Thanks for the help everyone. One reason I wanted to stay in Blackwater Bay is that I bought a place on Bay Point with a dock and want to get better at fishing in my backyard. I fished BW a good bit this summer with some success, but want to get better at it. I also fished the ICW some this summer with better success than I had on BW, but burned a good bit more gas getting there and back. Anyway, I'll call the guides y'all suggested. Thanks again for the help.


----------



## dabutcher (Apr 19, 2008)

I would wait and book your charter in mid to late October. Based on my experience, the fall and winter are the best times to fish Blackwater Bay.


----------



## barefoot (Nov 3, 2011)

stripernut said:


> Thanks for the help everyone. One reason I wanted to stay in Blackwater Bay is that I bought a place on Bay Point with a dock and want to get better at fishing in my backyard. I fished BW a good bit this summer with some success, but want to get better at it. I also fished the ICW some this summer with better success than I had on BW, but burned a good bit more gas getting there and back. Anyway, I'll call the guides y'all suggested. Thanks again for the help.

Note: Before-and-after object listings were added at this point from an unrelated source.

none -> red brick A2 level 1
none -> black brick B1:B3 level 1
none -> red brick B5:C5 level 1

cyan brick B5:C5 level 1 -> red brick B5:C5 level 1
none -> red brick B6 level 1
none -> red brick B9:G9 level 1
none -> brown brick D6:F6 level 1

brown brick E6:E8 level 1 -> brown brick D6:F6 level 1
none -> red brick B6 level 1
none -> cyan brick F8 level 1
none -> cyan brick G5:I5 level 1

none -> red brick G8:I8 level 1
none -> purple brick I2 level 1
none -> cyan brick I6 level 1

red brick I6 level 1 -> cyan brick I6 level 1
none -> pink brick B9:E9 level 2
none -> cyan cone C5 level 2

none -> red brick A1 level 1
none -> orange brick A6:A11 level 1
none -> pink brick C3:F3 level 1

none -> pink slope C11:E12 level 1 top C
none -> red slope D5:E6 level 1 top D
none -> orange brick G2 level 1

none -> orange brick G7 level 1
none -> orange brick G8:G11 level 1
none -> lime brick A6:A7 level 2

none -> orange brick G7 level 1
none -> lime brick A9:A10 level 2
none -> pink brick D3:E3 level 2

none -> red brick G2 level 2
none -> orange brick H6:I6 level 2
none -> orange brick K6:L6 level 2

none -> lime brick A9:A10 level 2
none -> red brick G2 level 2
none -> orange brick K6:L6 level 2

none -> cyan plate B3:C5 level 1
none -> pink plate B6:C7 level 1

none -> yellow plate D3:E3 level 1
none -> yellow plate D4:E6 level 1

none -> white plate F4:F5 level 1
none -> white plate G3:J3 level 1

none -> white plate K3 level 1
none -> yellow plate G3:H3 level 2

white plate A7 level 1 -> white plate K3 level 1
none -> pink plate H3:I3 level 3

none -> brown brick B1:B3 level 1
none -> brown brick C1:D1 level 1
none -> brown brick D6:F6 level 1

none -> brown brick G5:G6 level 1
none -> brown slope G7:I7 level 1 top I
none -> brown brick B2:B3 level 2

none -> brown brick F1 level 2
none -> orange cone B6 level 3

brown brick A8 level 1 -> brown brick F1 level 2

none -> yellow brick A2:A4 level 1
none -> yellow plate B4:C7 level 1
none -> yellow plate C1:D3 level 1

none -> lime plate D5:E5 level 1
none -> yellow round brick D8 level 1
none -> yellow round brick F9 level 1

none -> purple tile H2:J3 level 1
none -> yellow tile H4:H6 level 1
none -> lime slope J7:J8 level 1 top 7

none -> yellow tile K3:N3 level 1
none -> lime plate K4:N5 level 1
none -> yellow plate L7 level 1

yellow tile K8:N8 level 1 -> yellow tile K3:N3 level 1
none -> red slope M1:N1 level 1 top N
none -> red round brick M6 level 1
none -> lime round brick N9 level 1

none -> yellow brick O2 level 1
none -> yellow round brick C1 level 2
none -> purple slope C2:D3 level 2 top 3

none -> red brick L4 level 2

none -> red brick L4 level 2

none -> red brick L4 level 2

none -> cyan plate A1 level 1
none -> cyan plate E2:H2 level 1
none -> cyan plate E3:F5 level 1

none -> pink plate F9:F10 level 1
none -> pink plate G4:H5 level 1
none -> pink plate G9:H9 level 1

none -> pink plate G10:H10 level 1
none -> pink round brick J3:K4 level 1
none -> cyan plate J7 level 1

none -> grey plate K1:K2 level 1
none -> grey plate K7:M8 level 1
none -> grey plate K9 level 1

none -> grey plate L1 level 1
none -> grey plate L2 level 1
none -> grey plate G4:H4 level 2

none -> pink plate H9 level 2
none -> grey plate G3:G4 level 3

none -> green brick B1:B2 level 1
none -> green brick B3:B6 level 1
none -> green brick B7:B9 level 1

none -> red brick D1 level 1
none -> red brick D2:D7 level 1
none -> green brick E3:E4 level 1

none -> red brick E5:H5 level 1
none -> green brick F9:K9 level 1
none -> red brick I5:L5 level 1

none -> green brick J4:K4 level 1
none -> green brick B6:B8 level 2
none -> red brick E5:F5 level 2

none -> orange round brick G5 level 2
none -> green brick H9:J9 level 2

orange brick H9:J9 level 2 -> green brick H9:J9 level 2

 Well, that makes perfect sense.
Butcher is correct, fall/winter will probably be better this yr.
It's not always like that, but this yr. has been an off yr.


----------



## spinfactor (Sep 22, 2013)

dabutcher said:


> I would wait and book your charter in mid to late October. Based on my experience, the fall and winter are the best times to fish Blackwater Bay.



The dabutcher is correct and he should know, he had fished that area hard in the past. I don't know this guy personally but heard he does a good job. Check out http://www.panhandlechartersandguideservice.com/


----------



## stripernut (Jun 15, 2013)

Thanks again. I booked Eric Holstman for the 27 September trip, and hopefully he will show me some places I haven't tried. I look forward to better fishing in BW this fall.


----------



## spinfactor (Sep 22, 2013)

stripernut said:


> Thanks again. I booked Eric Holstman for the 27 September trip, and hopefully he will show me some places I haven't tried. I look forward to better fishing in BW this fall.



What does he charge?


----------



## stripernut (Jun 15, 2013)

spinfactor said:


> What does he charge?


He said $475 for 3 folks


----------



## panhandleslim (Jan 11, 2013)

stripernut said:


> Thanks again. I booked Eric Holstman for the 27 September trip, and hopefully he will show me some places I haven't tried. I look forward to better fishing in BW this fall.


He's excellent. Extremely professional.


----------